Exercise description
Please pull out the lines in the rows below from the line containing "encuentros de ida, los" through the line containing "reñidos donde cada segundo será decisivo. A", both included, and reproduce them word for word.

Data for this task
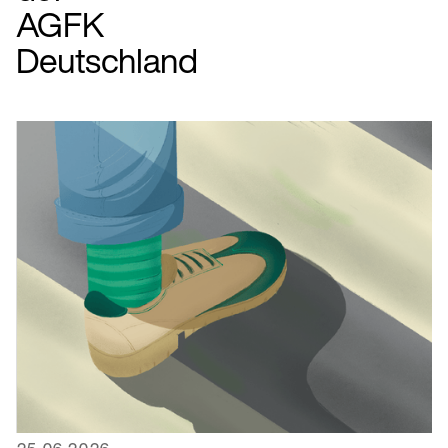
AGFK
Deutschland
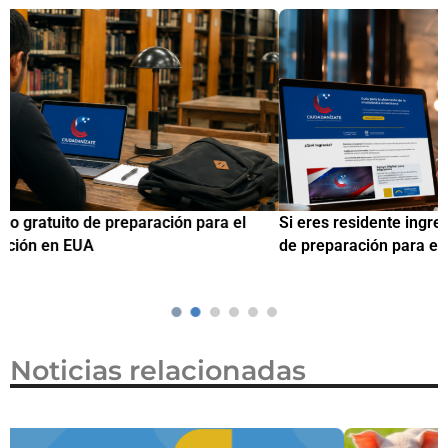
Si eres residente ingresa a Ciudadanízate, el curso gratuito
C
de preparación para el examen de naturalización en EUA
o
Noticias relacionadas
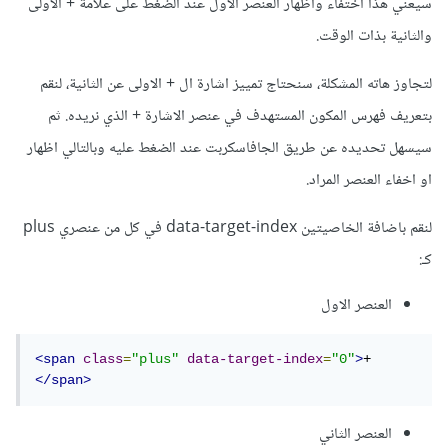
سيعني هذا اختفاء واظهار العنصر الاول عند الضغط على علامة + الاولى
والثانية بذات الوقت.
لتجاوز هاته المشكلة، سنحتاج تمييز اشارة ال + الاولى عن الثانية، لنقم
بتعريف فهرس المكون المستهدف في عنصر الاشارة + الذي نريده. ثم
سيسهل تحديده عن طريق الجافاسكربت عند الضغط عليه وبالتالي اظهار
او اخفاء العنصر المراد.
لنقم باضافة الخاصيتين data-target-index في كل من عنصري plus
كـ:
العنصر الاول
<span
class
=
"plus"
data-target-index
=
"0"
>
+
</span>
العنصر الثاني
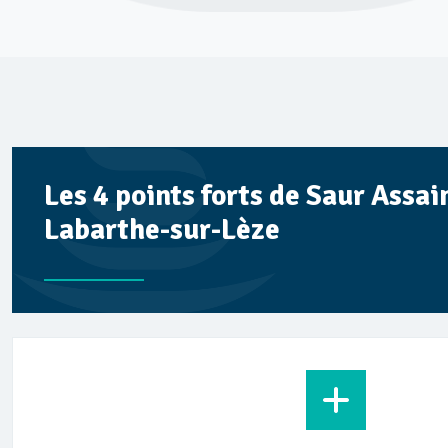
Les 4 points forts de Saur Assai
Labarthe-sur-Lèze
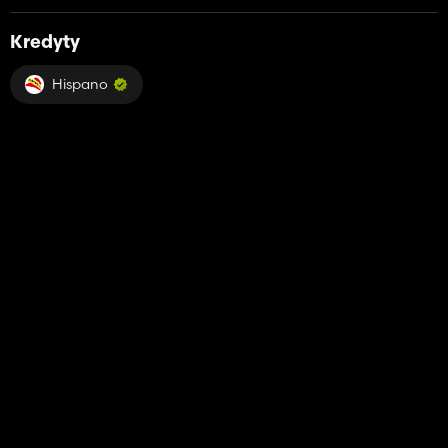
Kredyty
Hispano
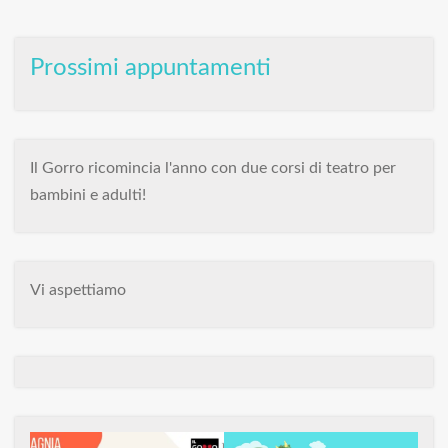
Prossimi appuntamenti
Il Gorro ricomincia l'anno con due corsi di teatro per
bambini e adulti!
Vi aspettiamo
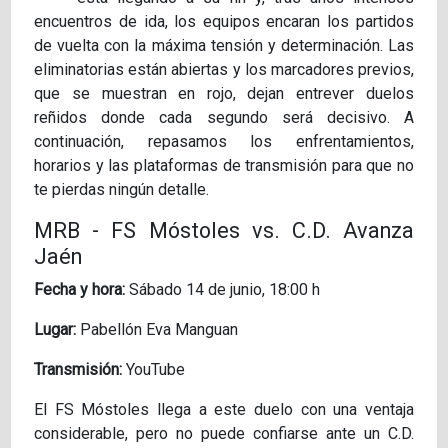
encuentros de ida, los equipos encaran los partidos
de vuelta con la máxima tensión y determinación. Las
eliminatorias están abiertas y los marcadores previos,
que se muestran en rojo, dejan entrever duelos
reñidos donde cada segundo será decisivo. A
continuación, repasamos los enfrentamientos,
horarios y las plataformas de transmisión para que no
te pierdas ningún detalle.
MRB - FS Móstoles vs. C.D. Avanza
Jaén
Fecha y hora:
Sábado 14 de junio, 18:00 h
Lugar:
Pabellón Eva Manguan
Transmisión:
YouTube
El FS Móstoles llega a este duelo con una ventaja
considerable, pero no puede confiarse ante un C.D.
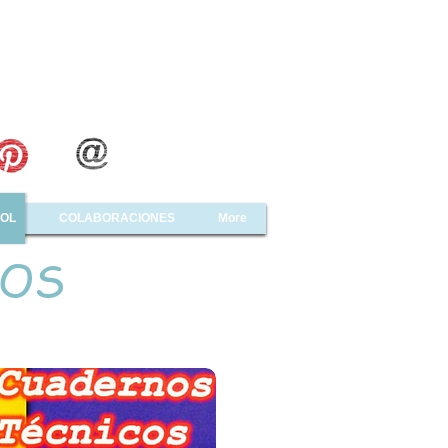
OL
COLABORACIONES
More
DOS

Expected output
encuentros de ida, los equipos encaran los partidos
de vuelta con la máxima tensión y determinación. Las
eliminatorias están abiertas y los marcadores previos,
que se muestran en rojo, dejan entrever duelos
reñidos donde cada segundo será decisivo. A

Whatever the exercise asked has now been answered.